Count the lines in the records below that contain the word "Sunday", and reply with only that number.

#### Entries supplied:
>>>

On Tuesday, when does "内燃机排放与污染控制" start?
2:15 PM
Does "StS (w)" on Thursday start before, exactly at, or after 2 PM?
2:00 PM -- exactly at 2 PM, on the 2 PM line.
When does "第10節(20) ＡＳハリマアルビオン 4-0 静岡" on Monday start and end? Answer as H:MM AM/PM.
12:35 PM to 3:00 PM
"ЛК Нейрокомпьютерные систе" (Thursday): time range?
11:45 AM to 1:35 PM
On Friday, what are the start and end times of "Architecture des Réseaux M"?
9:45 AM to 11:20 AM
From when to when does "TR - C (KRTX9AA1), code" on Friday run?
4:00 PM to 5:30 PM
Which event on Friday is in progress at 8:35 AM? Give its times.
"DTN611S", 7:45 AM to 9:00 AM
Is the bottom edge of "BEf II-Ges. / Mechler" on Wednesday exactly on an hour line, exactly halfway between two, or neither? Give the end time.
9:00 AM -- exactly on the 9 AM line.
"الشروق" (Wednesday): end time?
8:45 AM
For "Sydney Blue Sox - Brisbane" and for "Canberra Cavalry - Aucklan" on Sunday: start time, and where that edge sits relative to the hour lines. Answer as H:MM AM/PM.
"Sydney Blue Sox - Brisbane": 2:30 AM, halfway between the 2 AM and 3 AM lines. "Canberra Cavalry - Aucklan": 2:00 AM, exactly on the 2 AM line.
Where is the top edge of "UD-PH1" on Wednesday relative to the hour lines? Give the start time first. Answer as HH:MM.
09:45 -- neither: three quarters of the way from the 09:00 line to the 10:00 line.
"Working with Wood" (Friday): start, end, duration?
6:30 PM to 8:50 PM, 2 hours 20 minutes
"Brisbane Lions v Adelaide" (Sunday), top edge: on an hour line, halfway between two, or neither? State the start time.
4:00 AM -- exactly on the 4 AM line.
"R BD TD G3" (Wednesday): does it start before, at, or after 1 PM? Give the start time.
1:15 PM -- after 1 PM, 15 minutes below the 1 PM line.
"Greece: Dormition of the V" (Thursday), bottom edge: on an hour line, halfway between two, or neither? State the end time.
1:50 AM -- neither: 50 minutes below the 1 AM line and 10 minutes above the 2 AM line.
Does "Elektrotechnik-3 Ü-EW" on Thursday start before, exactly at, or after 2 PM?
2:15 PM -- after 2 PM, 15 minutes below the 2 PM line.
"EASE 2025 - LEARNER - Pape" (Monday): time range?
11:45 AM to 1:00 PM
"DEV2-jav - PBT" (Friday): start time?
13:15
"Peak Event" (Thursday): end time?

<<<

#### Task output:
2